The Right Honourable Alfred (Alf) Robens, Baron Robens of Woldingham (18 December 191027 June 1999) was a British Labour politician and, later, chaired the National Coal Board.

Robens was an official in the Union of Distributive and Allied Workers from 1935. He served as a councillor on Manchester City Council 1942-47. He was elected Member of Parliament in 1945 to represent the mining constituency of Wansbeck in Northumberland, moving to the adjacent seat of Blyth, later Blyth Valley in 1950. He served as MP for Blyth until 1960, when, unexpectedly, he became the chairman of the National Coal Board and was created a life peer as Baron Robens on 28 June 1961.

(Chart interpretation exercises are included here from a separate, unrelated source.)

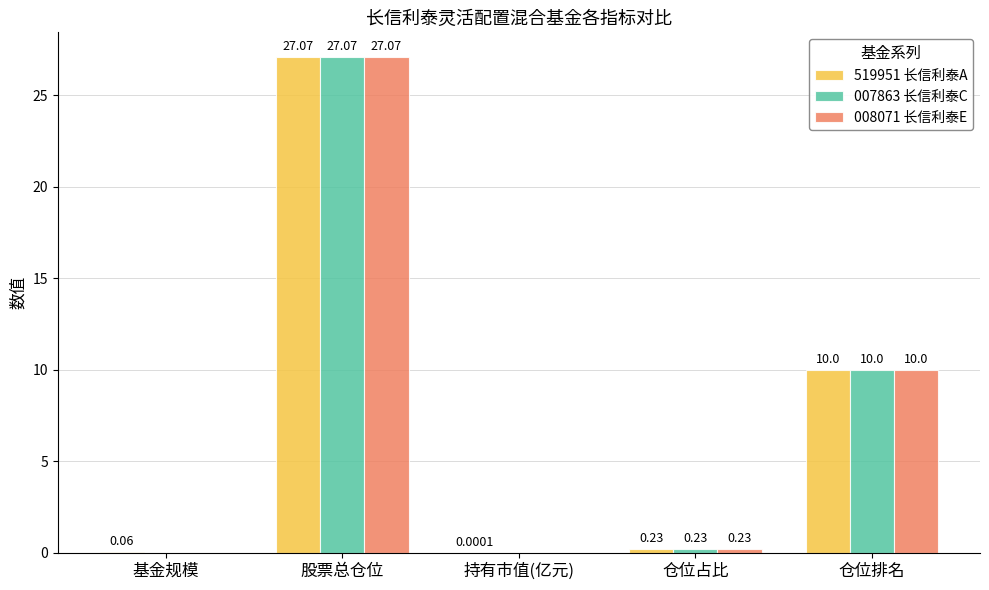

Which category has the highest value in the 519951 长信利泰A series?

股票总仓位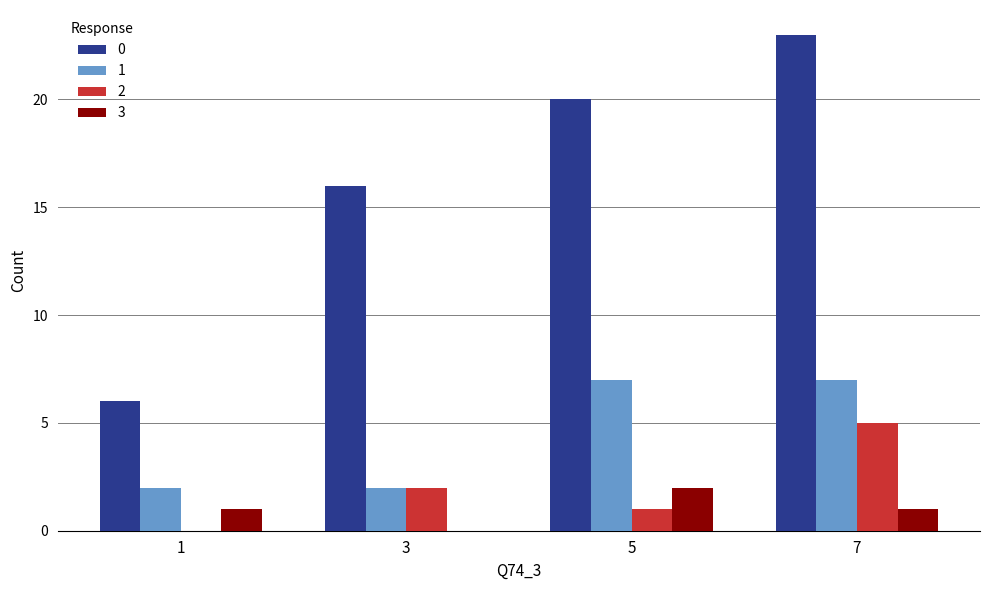

How many 3 values are between 1 and 2?

3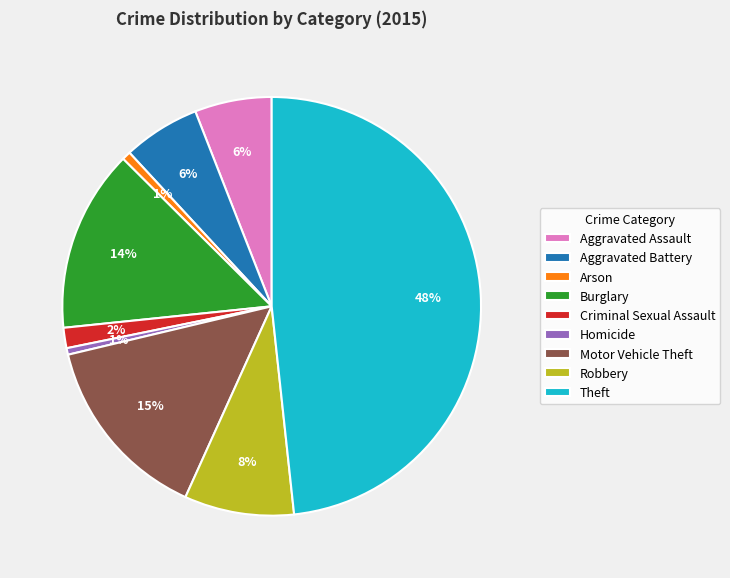

Combined, do Arson and Robbery account for over 50%?

No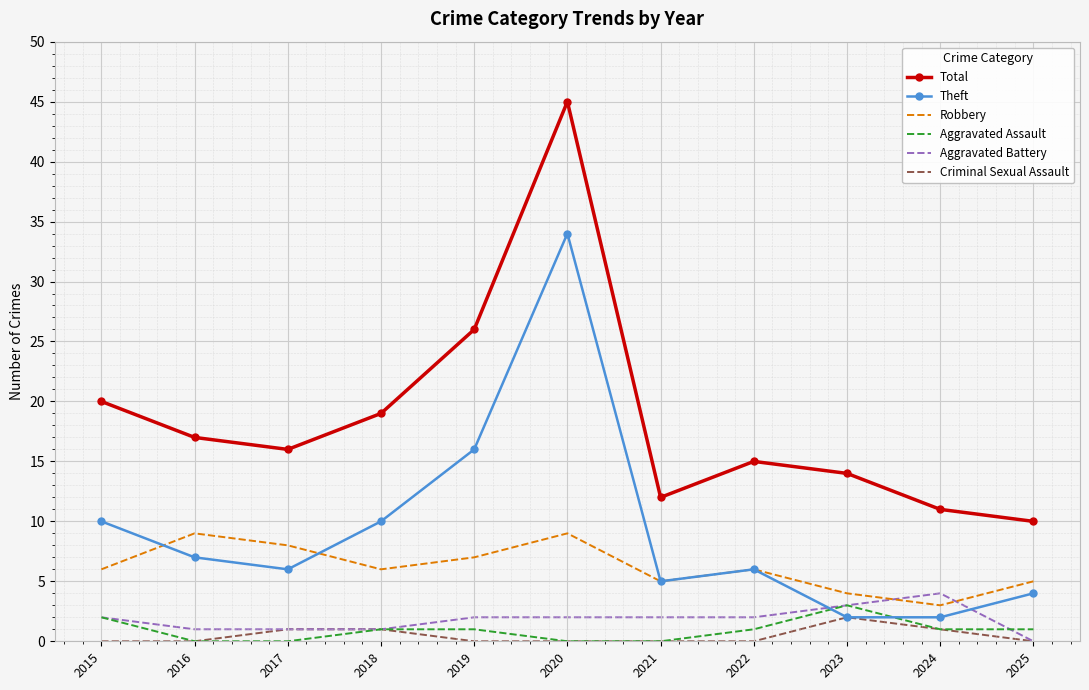

What is the sum of all Criminal Sexual Assault values?

5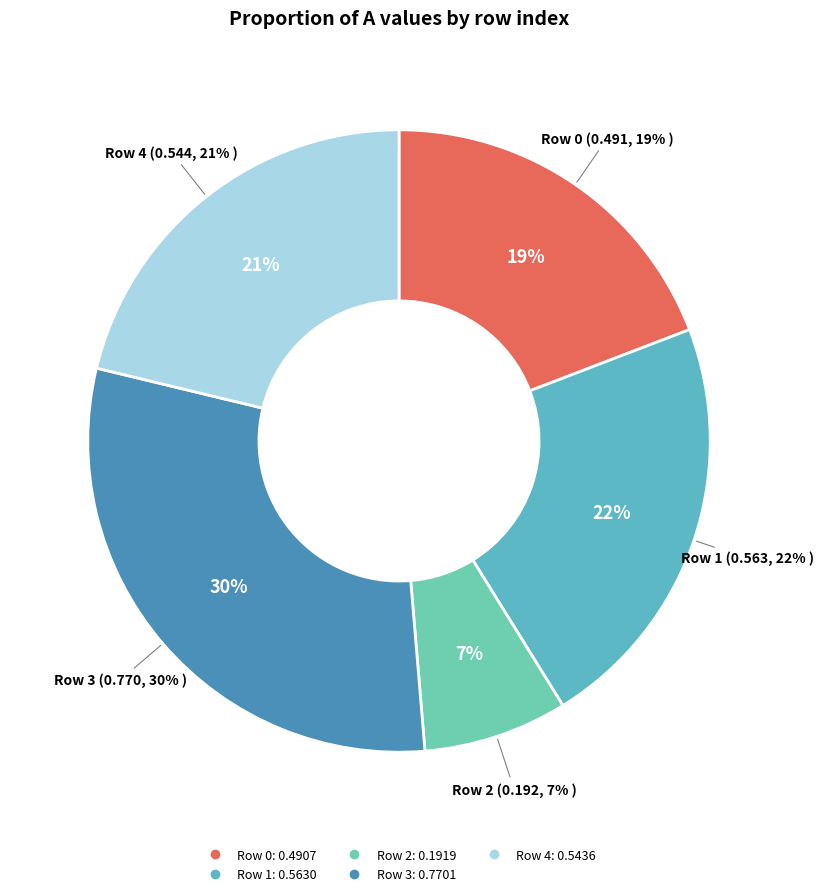

What portion of the pie excludes 0?

80.8%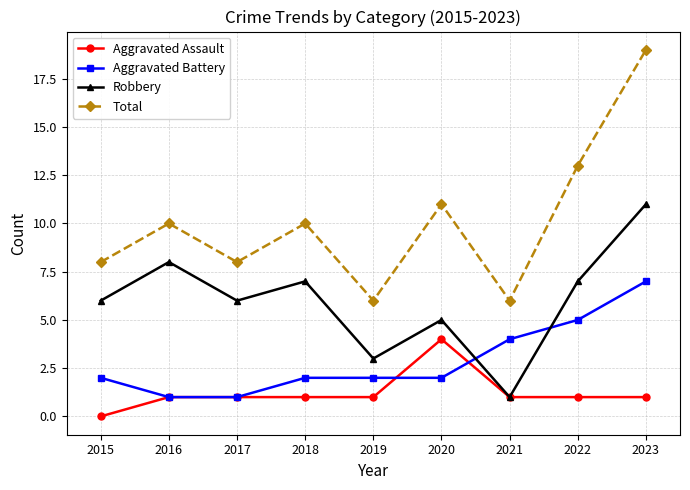

Which category has the lowest value in the Aggravated Assault series?

2015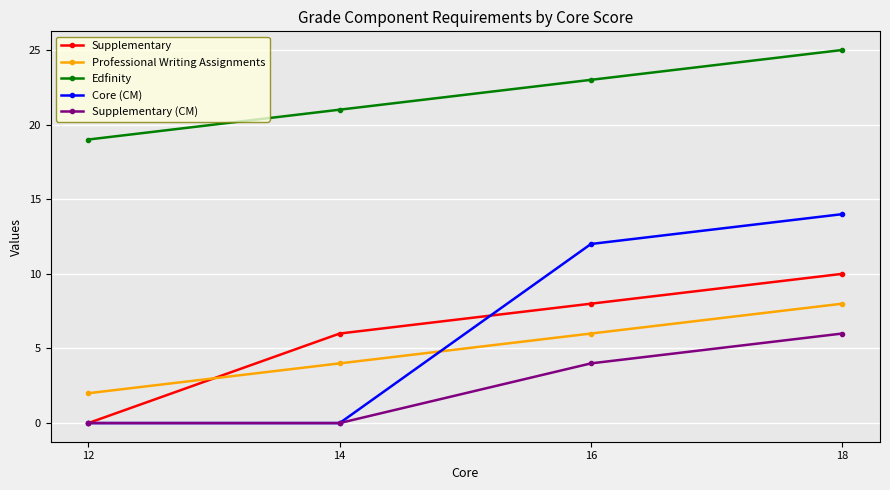

Reading left to right, list all the values displayed in this chart.

Supplementary: 12=0	14=6	16=8	18=10
Professional Writing Assignments: 12=2	14=4	16=6	18=8
Edfinity: 12=19	14=21	16=23	18=25
Core (CM): 12=0	14=0	16=12	18=14
Supplementary (CM): 12=0	14=0	16=4	18=6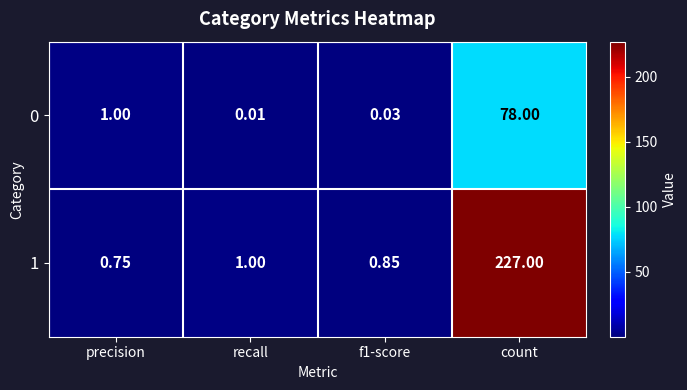

Is the value of 1 at count greater than the value of 0 at f1-score?

Yes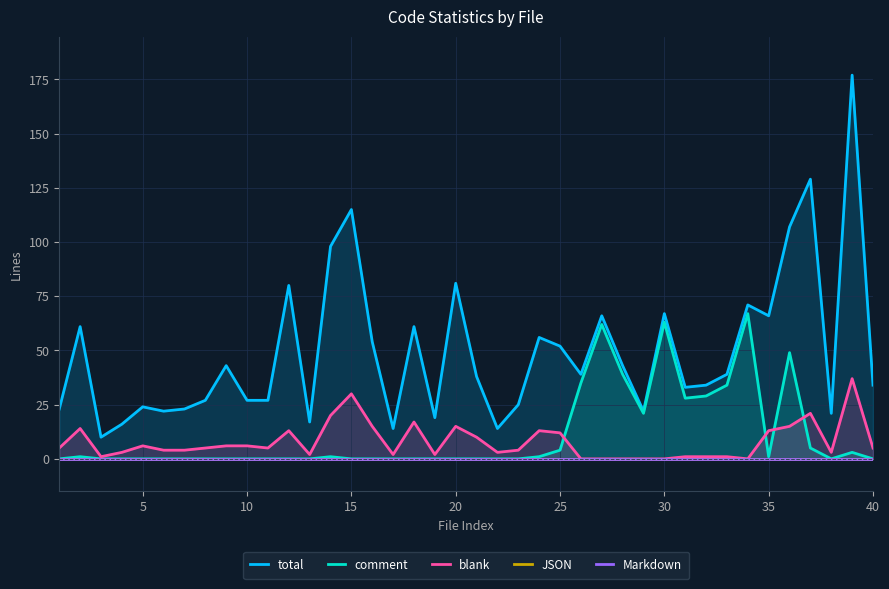

The value of blank at 30 is -12. True or false?

False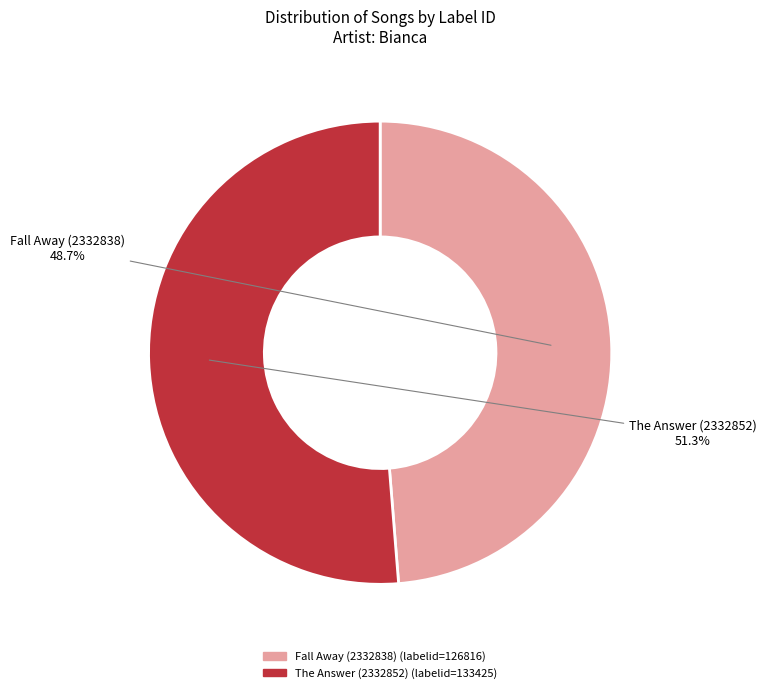

What percentage is the Fall Away (2332838) slice, to the nearest percent?

49%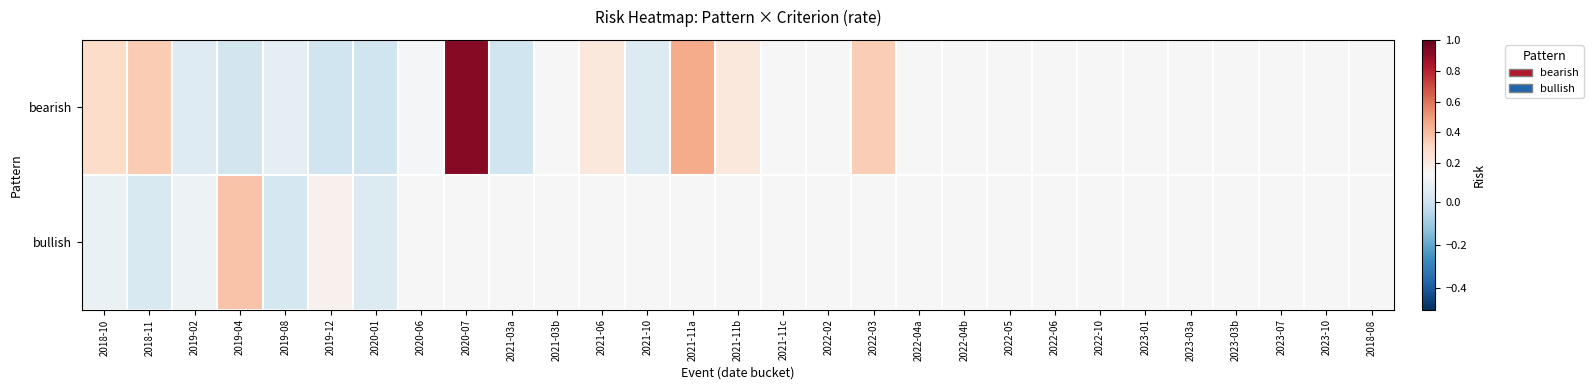

At how many categories does at least one series exceed 0?

29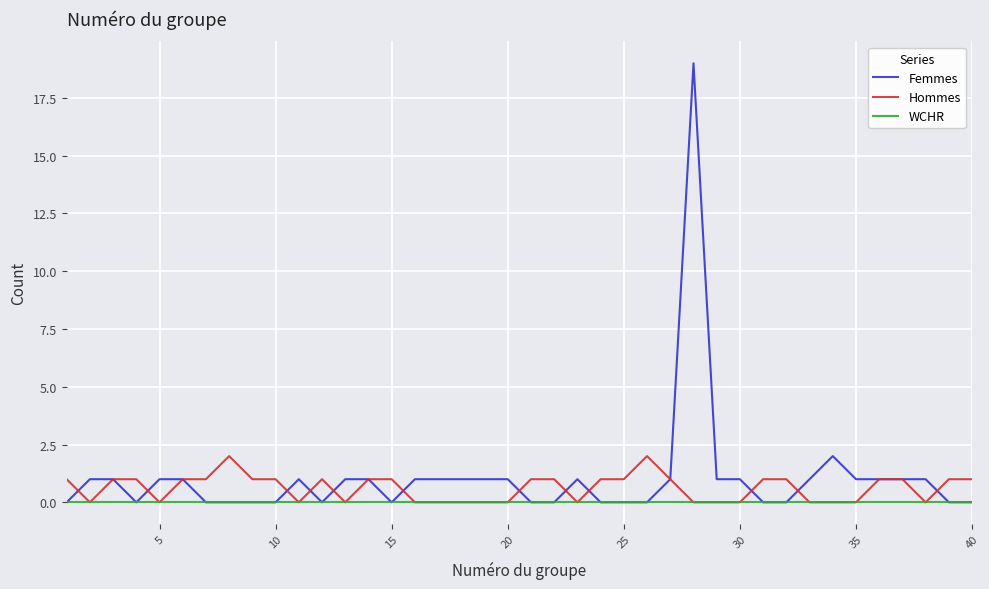

Which series has the widest spread of values?

Femmes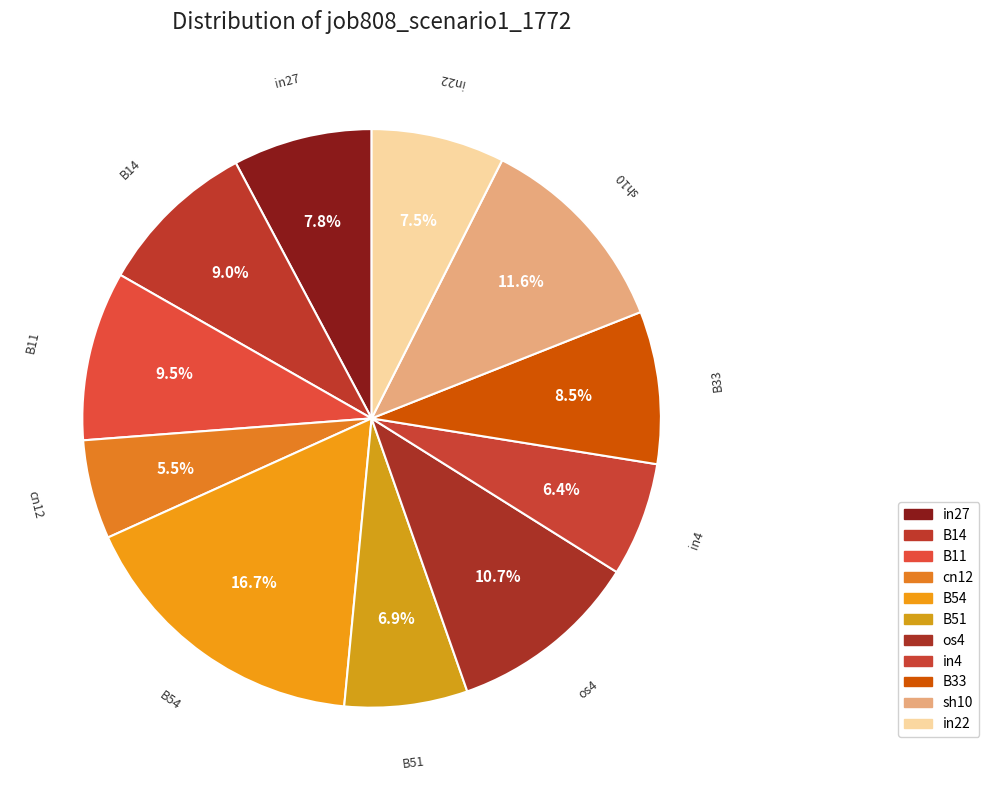

Count the number of slices in the pie.

11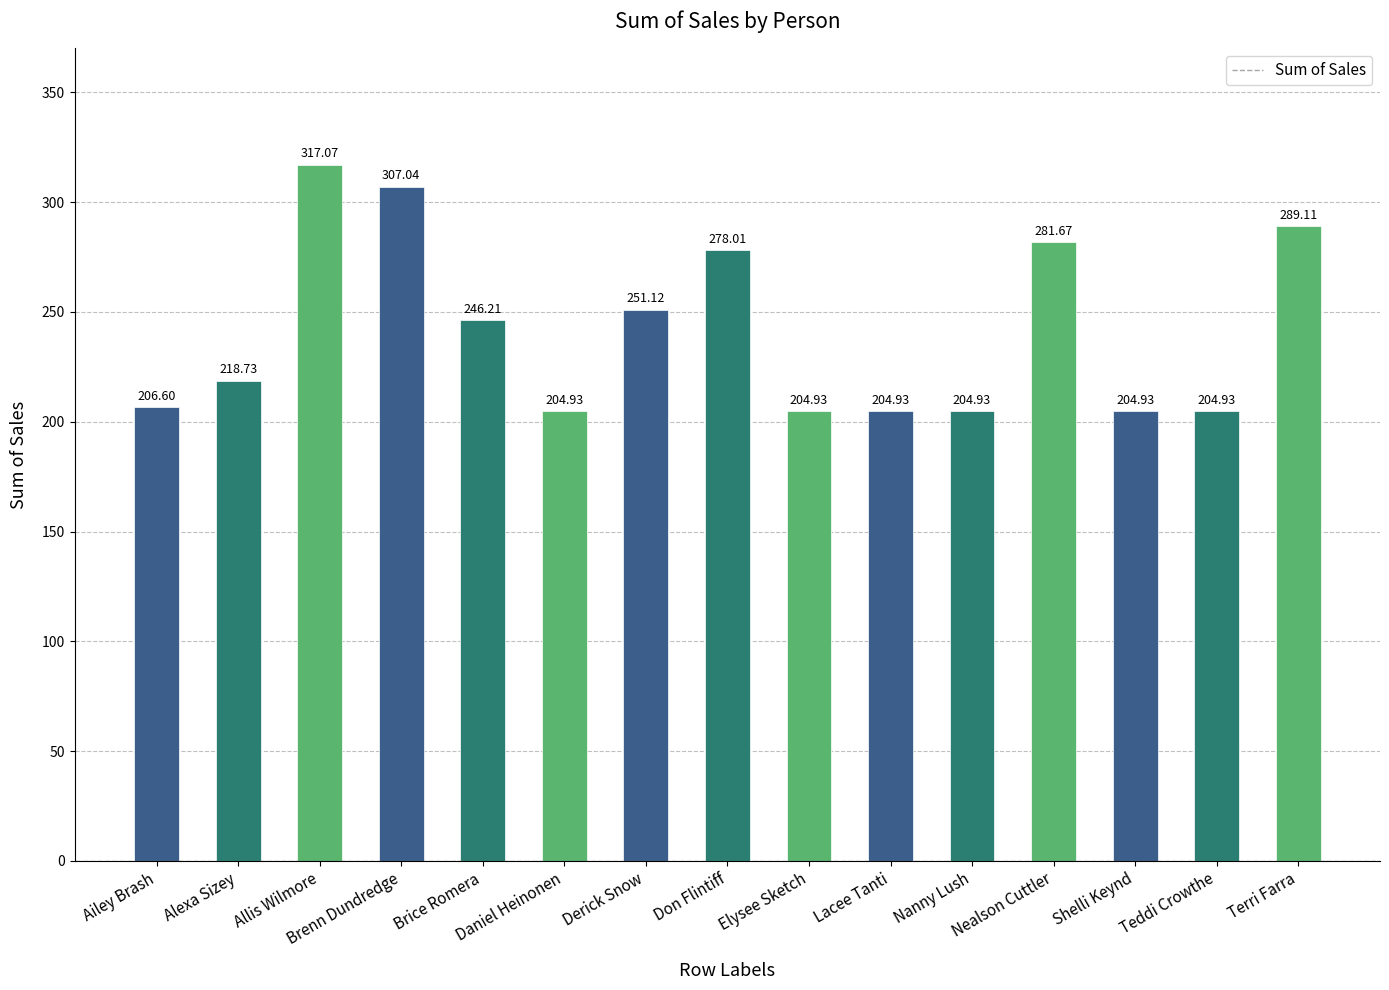

At which category does the chart reach its peak across all series?

Allis Wilmore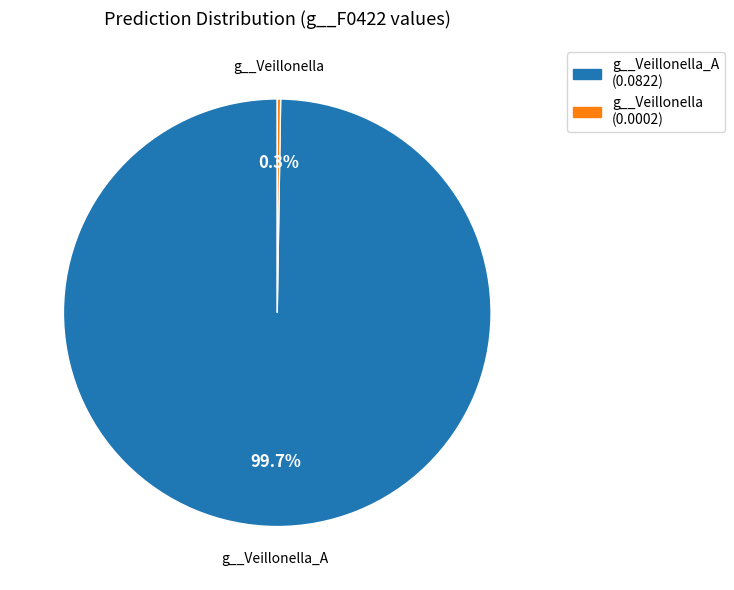

Does any single category account for the majority?

Yes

Amongst those who were less than complimentary about this sudden elevation were his successor Eddie Milne. As Chairman of the NCB, Robens was associated with serious cuts in the mining industry, many of them a reflection of market forces and government policies which originated before he assumed the post, but his reputation undoubtedly suffered. The largest single blow to his reputation arguably came about when he was responsible for the NCB refusing to fund work to remove the remaining spoil heaps from the village of Aberfan after a 1966 disaster which engulfed Pantglas school in a landslide of slurry, killing 116 children and 28 adults. Robens' refusal to postpone his installation as Chancellor of the University of Surrey to attend the scene, so that he did not arrive until the following day, and the insistence that the disaster fund be raised from charitable donations is seen by some as compelling evidence that Robens was either insensitive or an extraordinarily hamfisted politician [1].

Robens at first claimed that the disaster had been caused by "natural unknown springs" beneath the tip, but evidence soon emerged that the existence of these springs was common knowledge. The Tribunal that sat to consider the reasons for the disaster was highly critical of Robens, but he did not lose his position as Chairman of the Coal Board.

Robens became a director of the Bank of England in 1966. He joined the board of Times Newspapers Ltd in 1967, and in 1969 he was selected by Barbara Castle to chair the committee whose deliberations led to the Health and Safety at Work etc. Act 1974. He became Chairman of Vickers Ltd in 1971.